If the intimidators succeed, then the lesson for any group that strongly believes in anything is: shout more loudly, be more extreme, threaten violence, and you will get your way. Frightened firms, newspapers or universities will cave in, as will softbellied democratic states, where politicians scrabble to keep the votes of diverse constituencies. But in our increasingly mixed-up, multicultural world, there are so many groups that care so strongly about so many different things, from fruitarians to anti-abortionists and from Jehovah's Witnesses to Kurdish nationalists. Aggregate all their taboos and you have a vast herd of sacred cows.
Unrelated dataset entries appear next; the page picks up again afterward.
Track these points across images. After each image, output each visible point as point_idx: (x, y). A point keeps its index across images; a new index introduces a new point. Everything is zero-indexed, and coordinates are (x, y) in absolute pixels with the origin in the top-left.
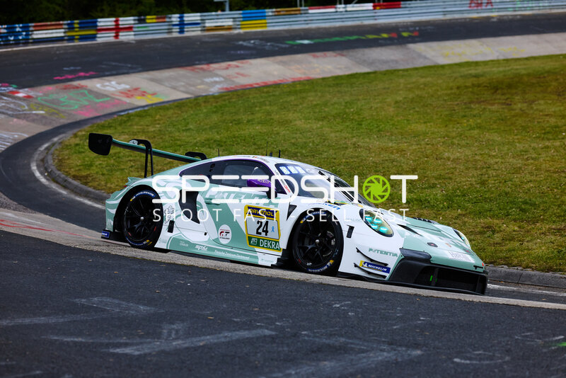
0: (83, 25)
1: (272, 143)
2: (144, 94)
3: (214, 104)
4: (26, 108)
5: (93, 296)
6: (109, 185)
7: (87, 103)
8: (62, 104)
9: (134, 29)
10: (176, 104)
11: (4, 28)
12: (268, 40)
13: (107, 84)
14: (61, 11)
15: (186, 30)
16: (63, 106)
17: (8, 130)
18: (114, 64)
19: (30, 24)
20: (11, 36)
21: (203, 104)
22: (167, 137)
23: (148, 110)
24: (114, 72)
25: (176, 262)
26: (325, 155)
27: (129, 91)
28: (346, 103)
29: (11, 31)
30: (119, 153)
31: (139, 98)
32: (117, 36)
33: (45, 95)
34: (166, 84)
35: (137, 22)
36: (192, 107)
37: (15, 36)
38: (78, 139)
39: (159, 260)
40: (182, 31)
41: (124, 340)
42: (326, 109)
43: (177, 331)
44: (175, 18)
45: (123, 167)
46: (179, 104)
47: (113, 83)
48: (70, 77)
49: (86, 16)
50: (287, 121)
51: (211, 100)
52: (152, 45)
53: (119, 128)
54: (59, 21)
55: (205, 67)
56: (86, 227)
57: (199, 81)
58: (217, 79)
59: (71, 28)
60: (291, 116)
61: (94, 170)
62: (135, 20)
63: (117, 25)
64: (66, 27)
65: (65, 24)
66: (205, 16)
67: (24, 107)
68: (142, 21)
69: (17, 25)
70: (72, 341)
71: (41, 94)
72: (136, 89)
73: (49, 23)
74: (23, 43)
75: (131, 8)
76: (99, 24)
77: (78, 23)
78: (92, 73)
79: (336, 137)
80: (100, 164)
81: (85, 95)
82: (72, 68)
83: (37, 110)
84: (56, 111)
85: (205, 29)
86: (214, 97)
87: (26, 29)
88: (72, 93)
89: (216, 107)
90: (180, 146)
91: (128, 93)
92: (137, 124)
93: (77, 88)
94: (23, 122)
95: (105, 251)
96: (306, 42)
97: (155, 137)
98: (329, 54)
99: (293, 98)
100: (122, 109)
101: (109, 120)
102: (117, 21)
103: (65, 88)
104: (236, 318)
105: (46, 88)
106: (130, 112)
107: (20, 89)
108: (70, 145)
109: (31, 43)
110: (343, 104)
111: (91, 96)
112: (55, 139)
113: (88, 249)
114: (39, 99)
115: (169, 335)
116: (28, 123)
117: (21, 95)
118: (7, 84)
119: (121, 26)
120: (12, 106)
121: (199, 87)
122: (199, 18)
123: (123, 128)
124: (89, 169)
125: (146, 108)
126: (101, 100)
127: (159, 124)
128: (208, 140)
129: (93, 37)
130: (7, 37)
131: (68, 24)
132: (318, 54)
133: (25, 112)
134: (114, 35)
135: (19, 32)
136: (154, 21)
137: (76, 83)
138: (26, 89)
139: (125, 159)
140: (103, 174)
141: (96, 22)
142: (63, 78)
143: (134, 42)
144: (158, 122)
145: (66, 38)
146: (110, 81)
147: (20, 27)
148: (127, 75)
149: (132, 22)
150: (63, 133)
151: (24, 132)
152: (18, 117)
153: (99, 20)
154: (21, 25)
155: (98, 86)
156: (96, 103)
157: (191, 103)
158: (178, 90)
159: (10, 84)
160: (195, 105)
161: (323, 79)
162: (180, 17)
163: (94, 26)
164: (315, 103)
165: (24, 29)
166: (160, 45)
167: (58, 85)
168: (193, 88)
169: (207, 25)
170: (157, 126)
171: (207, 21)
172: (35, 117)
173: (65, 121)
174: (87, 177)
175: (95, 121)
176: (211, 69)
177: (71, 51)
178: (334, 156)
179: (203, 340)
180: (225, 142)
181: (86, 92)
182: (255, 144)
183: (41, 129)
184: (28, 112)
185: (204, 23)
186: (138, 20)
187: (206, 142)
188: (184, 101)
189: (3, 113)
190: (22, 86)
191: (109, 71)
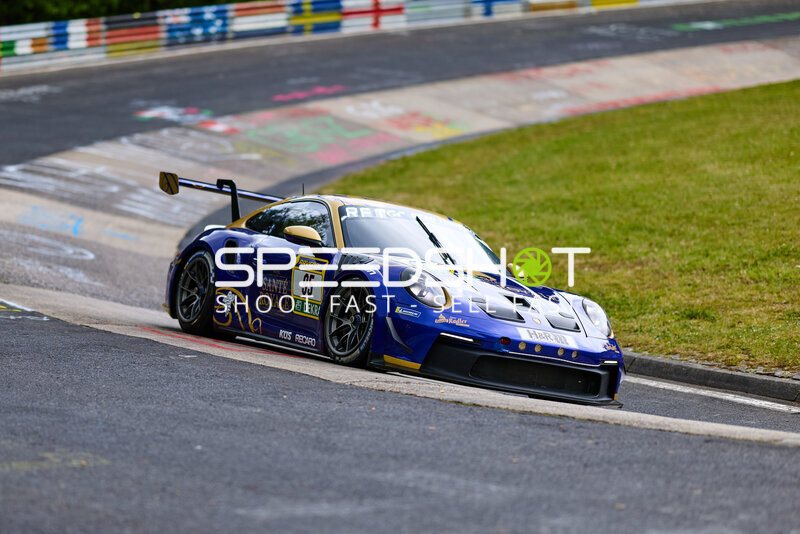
0: (317, 7)
1: (667, 203)
2: (428, 122)
3: (554, 138)
4: (230, 149)
7: (331, 140)
8: (290, 143)
9: (406, 11)
10: (485, 138)
11: (186, 15)
12: (640, 23)
13: (364, 105)
15: (495, 9)
16: (291, 146)
18: (374, 71)
19: (230, 7)
20: (197, 28)
21: (533, 138)
23: (439, 149)
24: (375, 86)
26: (764, 223)
27: (403, 118)
28: (792, 131)
29: (197, 20)
31: (421, 129)
32: (376, 24)
33: (261, 127)
34: (467, 104)
36: (515, 144)
37: (203, 27)
40: (488, 13)
42: (757, 143)
46: (492, 141)
47: (375, 104)
48: (300, 95)
50: (688, 165)
51: (547, 131)
53: (393, 183)
55: (532, 73)
57: (523, 98)
58: (554, 94)
59: (298, 11)
60: (693, 155)
63: (377, 4)
64: (291, 10)
65: (288, 5)
67: (226, 147)
69: (207, 9)
71: (252, 126)
72: (415, 115)
73: (260, 4)
74: (217, 40)
76: (344, 4)
77: (311, 3)
78: (338, 87)
79: (781, 190)
81: (325, 126)
82: (303, 80)
83: (248, 151)
84: (280, 155)
85: (529, 8)
86: (551, 125)
88: (307, 124)
89: (556, 142)
90: (503, 210)
91: (402, 122)
93: (314, 114)
96: (709, 25)
97: (456, 196)
98: (751, 45)
99: (691, 124)
100: (393, 149)
101: (372, 168)
103: (295, 115)
105: (261, 116)
106: (408, 153)
107: (217, 116)
109: (232, 39)
110: (786, 132)
111: (338, 128)
114: (250, 134)
117: (219, 128)
118: (195, 110)
119: (383, 7)
120: (206, 146)
121: (524, 109)
125: (434, 146)
126: (356, 134)
128: (551, 200)
129: (336, 27)
130: (190, 29)
131: (293, 5)
132: (733, 46)
133: (226, 157)
134: (371, 21)
135: (210, 20)
137: (312, 106)
138: (228, 119)
142: (289, 97)
143: (407, 34)
145: (290, 29)
146: (369, 101)
147: (213, 13)
148: (397, 90)
152: (217, 165)
154: (214, 9)
155: (350, 109)
156: (348, 140)
157: (512, 137)
158: (488, 115)
159: (200, 109)
160: (520, 138)
161: (745, 91)
163: (336, 7)
164: (734, 132)
165: (220, 15)
166: (452, 38)
167: (282, 110)
168: (514, 111)
173: (295, 169)
175: (348, 171)
176: (543, 77)
178: (783, 224)
180: (582, 203)
182: (635, 205)
184: (233, 157)
187: (549, 204)
189: (192, 159)
190: (220, 112)
191: (367, 83)
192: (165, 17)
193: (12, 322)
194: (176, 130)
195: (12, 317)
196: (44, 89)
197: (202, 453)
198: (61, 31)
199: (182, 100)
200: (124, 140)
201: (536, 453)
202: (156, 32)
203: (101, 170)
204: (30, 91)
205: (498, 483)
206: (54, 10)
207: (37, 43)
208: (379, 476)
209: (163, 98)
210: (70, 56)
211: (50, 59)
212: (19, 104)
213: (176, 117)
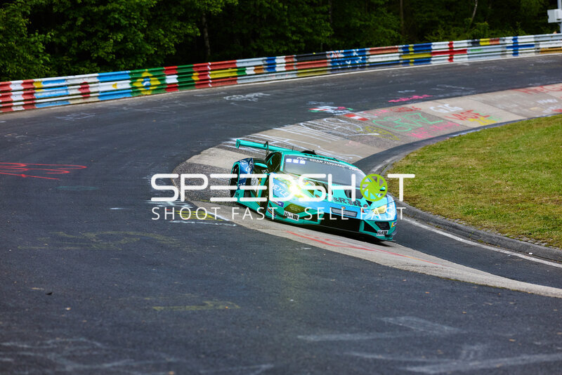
0: (417, 49)
2: (476, 116)
3: (546, 126)
4: (362, 130)
5: (401, 315)
6: (436, 206)
7: (420, 126)
8: (396, 127)
9: (468, 52)
10: (508, 126)
11: (342, 53)
13: (441, 106)
14: (396, 36)
15: (519, 52)
16: (396, 129)
17: (344, 152)
18: (447, 86)
19: (366, 49)
20: (348, 61)
21: (535, 126)
22: (496, 160)
23: (480, 132)
24: (448, 95)
25: (488, 284)
27: (462, 113)
29: (349, 56)
30: (448, 174)
31: (472, 120)
32: (451, 59)
33: (380, 117)
34: (499, 106)
35: (470, 45)
36: (523, 129)
37: (352, 60)
38: (409, 161)
39: (472, 282)
40: (515, 54)
41: (422, 359)
43: (476, 353)
44: (509, 40)
45: (451, 189)
46: (511, 127)
47: (447, 105)
48: (404, 100)
49: (422, 39)
51: (543, 122)
52: (486, 67)
54: (395, 45)
55: (538, 88)
56: (411, 248)
57: (532, 103)
58: (551, 101)
59: (406, 51)
61: (422, 191)
62: (468, 43)
63: (451, 48)
64: (402, 51)
65: (400, 48)
66: (539, 37)
67: (359, 129)
68: (475, 44)
69: (354, 50)
70: (372, 359)
71: (376, 117)
72: (470, 112)
73: (384, 48)
74: (360, 67)
75: (465, 32)
76: (433, 47)
77: (413, 47)
78: (425, 96)
80: (428, 186)
81: (419, 118)
82: (406, 91)
83: (372, 132)
84: (390, 133)
85: (539, 51)
86: (547, 119)
87: (362, 53)
88: (406, 116)
89: (547, 129)
91: (461, 116)
92: (467, 147)
93: (412, 110)
94: (357, 144)
95: (420, 272)
100: (455, 131)
101: (441, 142)
102: (450, 44)
103: (400, 111)
104: (538, 341)
105: (380, 111)
106: (463, 133)
107: (355, 112)
108: (402, 167)
109: (368, 67)
111: (424, 119)
112: (388, 161)
113: (404, 269)
114: (374, 122)
115: (468, 356)
116: (363, 145)
117: (356, 118)
118: (343, 108)
119: (454, 49)
120: (348, 128)
121: (532, 109)
122: (533, 40)
123: (454, 151)
124: (418, 191)
125: (478, 131)
126: (434, 123)
127: (490, 146)
129: (428, 60)
130: (344, 61)
131: (403, 48)
133: (359, 135)
134: (449, 58)
135: (356, 56)
136: (488, 43)
137: (409, 106)
138: (362, 112)
139: (453, 181)
140: (431, 196)
141: (430, 46)
142: (397, 101)
143: (468, 65)
144: (489, 144)
145: (401, 62)
146: (443, 104)
147: (357, 52)
148: (460, 98)
149: (466, 45)
150: (397, 155)
151: (359, 154)
152: (353, 139)
153: (433, 43)
154: (358, 50)
155: (432, 108)
156: (430, 125)
157: (523, 125)
158: (511, 112)
159: (347, 106)
160: (527, 127)
162: (513, 40)
163: (428, 49)
165: (361, 54)
166: (494, 67)
167: (392, 108)
168: (526, 110)
169: (541, 46)
170: (488, 148)
171: (541, 43)
172: (370, 139)
173: (399, 142)
174: (415, 198)
175: (428, 143)
176: (545, 91)
177: (407, 74)
179: (500, 362)
181: (420, 114)
183: (375, 150)
184: (363, 135)
185: (539, 45)
186: (472, 43)
188: (517, 123)
189: (339, 135)
190: (358, 109)
191: (442, 93)
192: (331, 54)
194: (330, 119)
195: (216, 224)
196: (261, 94)
197: (292, 303)
198: (272, 62)
199: (337, 103)
200: (301, 124)
201: (479, 308)
202: (326, 62)
203: (286, 141)
204: (252, 95)
205: (450, 325)
206: (269, 50)
207: (257, 68)
208: (385, 319)
209: (326, 101)
210: (276, 76)
211: (265, 77)
212: (246, 102)
213: (332, 111)
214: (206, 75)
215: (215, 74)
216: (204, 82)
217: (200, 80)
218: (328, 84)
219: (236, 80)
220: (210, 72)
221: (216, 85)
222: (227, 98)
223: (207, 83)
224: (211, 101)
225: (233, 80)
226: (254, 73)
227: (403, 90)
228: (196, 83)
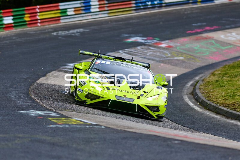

Let the frightened nanny state enshrine all those taboos in new laws or bureaucratic prohibitions, and you have a drastic loss of freedom.
I quite agree with Garton Ash when he writes later that "Inch by inch, paragraph by paragraph, we are becoming less free." Read the full piece.

How much do we care about individual freedom in India anyway? Time and again, we see the "tyranny of the group veto," as in the attacks against Khushboo for her comments on pre-marital sex or in the denial of the right of bar-girls to pursue their chosen livelihood in Maharashtra, and in so many other things in so many other ways, some of which this blog has written about. And each time those freedoms are threatened, I think to myself that it's just a small, vocal minority that feels this way, and they don't speak for most of us. But noise often translates into action, sometimes through intimidation, and sometimes I think the silent majority is too darned silent. No?